In the entries below, the lines from the one with "2008: 463000 -> 432000" through the one with "2010: 458000 -> 465000" are to be copied exactly; both ends count.

**MATERIAL SHOWN:**
**********
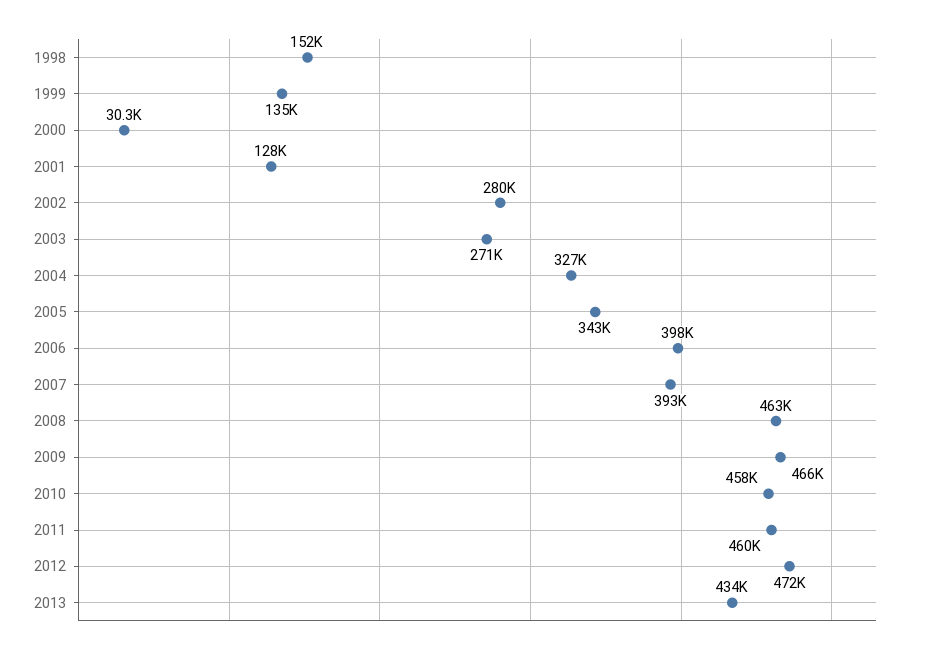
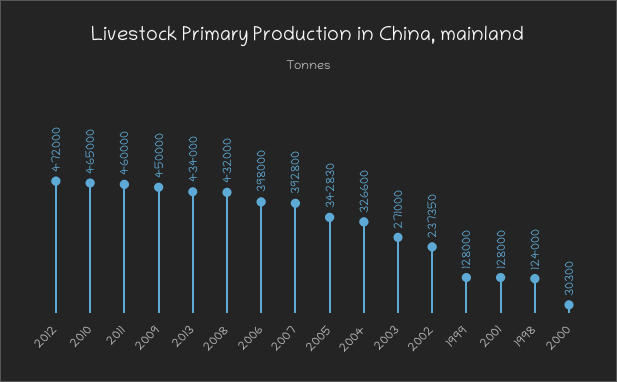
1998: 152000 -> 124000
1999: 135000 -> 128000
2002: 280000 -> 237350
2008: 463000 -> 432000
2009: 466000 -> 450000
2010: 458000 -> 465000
**********
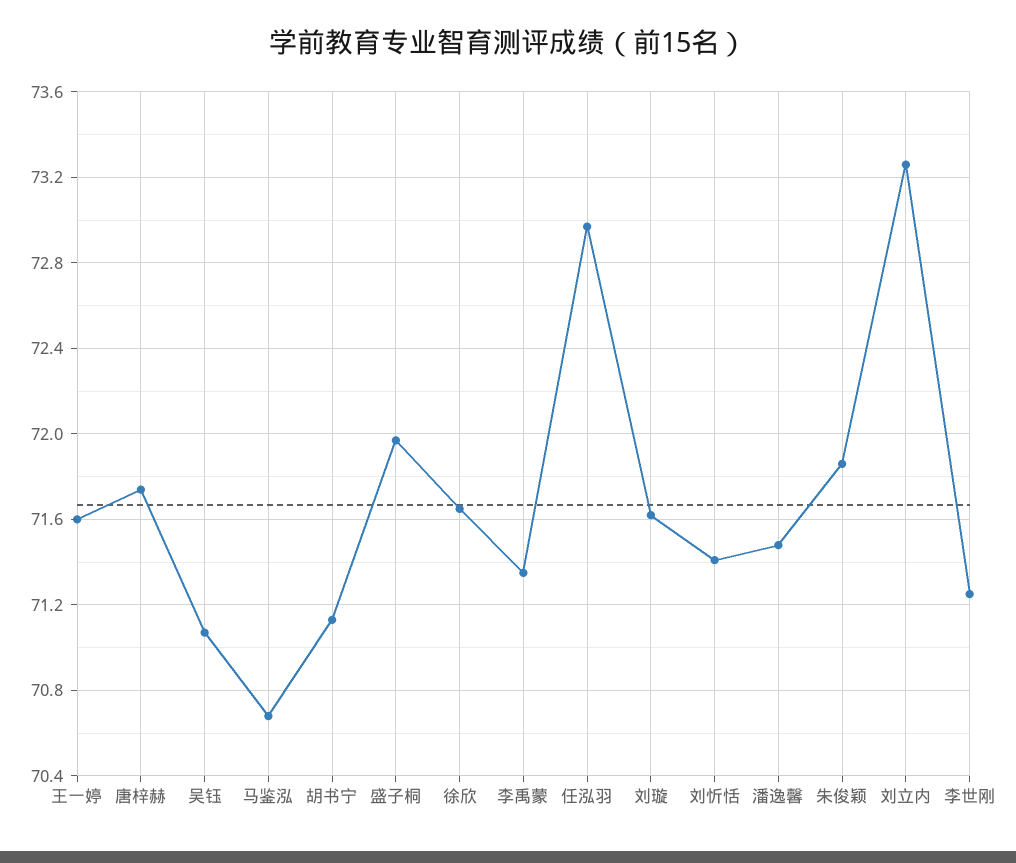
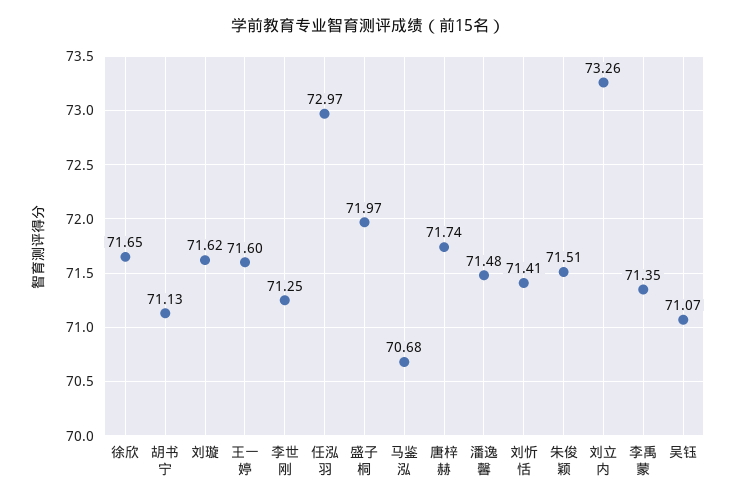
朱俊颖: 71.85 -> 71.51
**********
**RESULT BELOW:**
2008: 463000 -> 432000
2009: 466000 -> 450000
2010: 458000 -> 465000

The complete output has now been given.